Création de mousse plastique à partir de protéines de lactosérum

L’image futur du plastique haute performance pourrait être radicalement modifiée en raison du développement d’une nouvelle mousse plastique dérivée de la protéine de lactosérum.

Créée par des scientifiques de l’Institut royal de technologie KTH de Stockholm, la mousse plastique issue de la protéine de lactosérum a démontré des performances exceptionnelles, supportant une chaleur extrême bien supérieure aux thermoplastiques traditionnels à base de pétrole.

Leurs recherches sont publiées dans Advanced Sustainable Systems.

Le matériau néotérique montre une augmentation de ses performances mécaniques quelques jours après une exposition à des températures élevées, ce qui en fait potentiellement un candidat idéal pour les catalyseurs dans les voitures, les filtres à carburant ou les mousses d’emballage. Grâce à cette durabilité, les mousses plastiques à base de protéines peuvent être applicables dans des environnements difficiles, tels que l’isolation thermique, la filtration et l’absorption de fluides.

La mousse plastique est fabriquée à partir de nanofibrilles de protéines (PNF), qui sont auto-assemblées à partir de protéines de lactosérum hydrolysées – un sous-produit de la production de fromage – fabriquées dans des conditions de pH et de température spécialisées.

Mikael Hedenqvist, co-auteur de l’étude et professeur à la Division of Polymeric Materials de KTH, a déclaré : « Lors des tests, les mousses se sont améliorées avec le vieillissement.

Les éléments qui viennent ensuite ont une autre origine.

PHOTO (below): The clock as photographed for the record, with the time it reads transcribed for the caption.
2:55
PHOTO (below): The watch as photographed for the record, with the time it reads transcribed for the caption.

Après un mois d’exposition à une température de 150C, le matériau est devenu plus rigide, plus résistant et plus résistant.

« Ce matériau ne fait que se renforcer avec le temps ; Si nous les comparons aux mousses commerciales à base de pétrole faites de polyéthylène et de polystyrène, elles fondent instantanément et se décomposent dans les mêmes conditions difficiles.

Le plus grand obstacle au développement de matériaux à base de protéines est qu’une grande quantité d’entre eux sont solubles dans l’eau ; Cependant, cette mousse plastique nouvellement développée a présenté une excellente résistance à l’eau après le processus de vieillissement, qui a polymérisé la protéine avec de nouvelles liaisons covalentes rendant le matériau stable.

L’équipe a testé la mousse plastique contre les tensioactifs et les agents réducteurs – des substances agressives qui érodent ou dissolvent généralement les protéines – elle est restée sans phase. D’autres tests ont été effectués contre le carburant diesel et l’huile chaude, la mousse plastique démontrant une fois de plus une résistance stellaire, obtenant en outre une meilleure résistance au feu que le polyuréthane thermodurcissable couramment utilisé.

Hedengvist a déclaré : « Ce matériau biodégradable et durable peut être une option viable pour une utilisation dans des environnements agressifs où la résistance au feu est importante. »

D’autres applications incluent l’aide aux métaux catalytiques qui fonctionnent à des températures plus élevées, comme le catalyseur au platine dans les voitures ou dans les emballages en mousse pour l’isolation thermique dans les environnements difficiles.